**PASSAGE PROVIDED:**

+ + + + +

I am trying to parse a XML file with HTML strings using DOMParser. The problem is that the getTextContent() method gets only the texts but not any HTML tags in it. I expect the string to be returned as it is rather than the parsed version. I searched the whole web and I couldn’t find anything that helps me. Btw. I cannot make any changes to the HTML strings since there are more than 100k stings spanning across around 500 files.
Test.xml file
<?xml version="1.0" encoding="iso-8859-1"?>
<UserDetails xml:lang="en">
<UserMessage ID="TestID">Text goes here. <span style="color:#DF0000"><b>Bold Text goes here.</b> </span>More Text.</UserMessage>
</UserDetails>
Java module
import com.sun.org.apache.xerces.internal.parsers.DOMParser;
import org.w3c.dom.Document;
import org.w3c.dom.Node;
import org.w3c.dom.NodeList;
import org.xml.sax.InputSource;
import java.io.File;
import java.io.FileInputStream;
import java.io.InputStream;
public class TestAll
{
public static void main(String[] args)

+ + + + +

**DATA EXCERPT:**
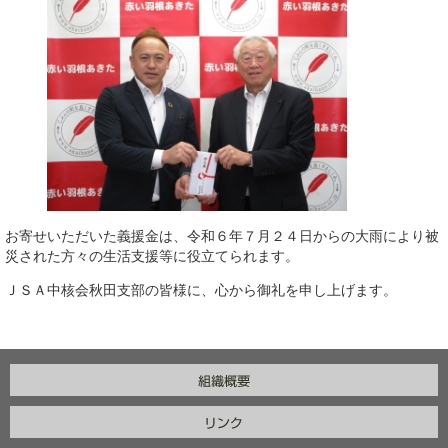
お寄せいただいた義援金は、令和６年７月２４日からの大雨により被
災された方々の生活支援等に役立てられます。
ＪＳＡ中核会秋田支部の皆様に、心から御礼を申し上げます。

+ + + + +

**EXERCISE TASKS:**
1. In the forum post about parsing XML with DOMParser, roughly how many files do the HTML strings span?
2. Copy the forum post about parsing XML with DOMParser verbatim, from "I am trying" up to and including "around 500 files.".

**TASK SOLUTIONS:**
1. Around 500 files.

2.
I am trying to parse a XML file with HTML strings using DOMParser. The problem is that the getTextContent() method gets only the texts but not any HTML tags in it. I expect the string to be returned as it is rather than the parsed version. I searched the whole web and I couldn’t find anything that helps me. Btw. I cannot make any changes to the HTML strings since there are more than 100k stings spanning across around 500 files.